Date      August 14, 1997              By  s/Bjorn Stiedl
                                           Bjorn Stiedl, President


INSTRUCTION:  The form may be signed by an executive officer of the registrant
or by any other duly authorized representative.  The name and title of the
person signing the form shall be typed or printed beneath the signature.  If the
statement is signed on behalf of the registrant by an authorized representative
(other than an executive officer), evidence of the representative's authority
to sign on behalf of the registrant shall be filed with the form.


                                     ATTENTION
          Intentional misstatements or omissions of fact constitute Federal
                      Criminal Violations (See 18 U.S.C. 1001).

                               GENERAL INSTRUCTIONS

1.     This form is required by Rule 12b-25 (17 CFR 240.12b-25) of the General
       Rules and Regulations under the Securities Exchange Act of 1934.

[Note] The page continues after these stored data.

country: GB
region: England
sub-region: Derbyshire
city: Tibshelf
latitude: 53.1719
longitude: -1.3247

2.     One signed original and four conformed copies of this form and amendments
       thereto must be completed and filed with the Securities and Exchange
       Commission, Washington, D.C. 20549, in accordance with Rule 0-3 of the
       General Rules and Regulations under the Act.  The information contained
       in or filed with the form will be made a matter of public record in the
       Commission files.

3.     A manually signed copy of the form and amendments thereto shall be filed
       with each national securities exchange on which any class of securities
       of the registrant is registered.

4.     Amendments to the notifications must also be filed on Form 12b-25 but
       need not restate information that has been correctly furnished.  The form
       shall be clearly identified as an amended notification.

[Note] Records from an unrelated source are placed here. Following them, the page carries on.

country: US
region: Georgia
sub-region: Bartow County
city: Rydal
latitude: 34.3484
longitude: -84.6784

5.     Electronic Filers.  This form shall not be used by electronic filers
       unable to timely file a report solely due to electronic difficulties. 
       Filers unable to submit a report within the time period prescribed due
       to difficulties in electronic filing should comply with either Rule 201
       or Rule 202 of Regulation S-T (Section 232.201 or Section 232.202 of this
       chapter) or apply for an adjustment in filing date pursuant to Rule 13(b)
       of Regulation S-T (Section 232.13(b) of this chapter).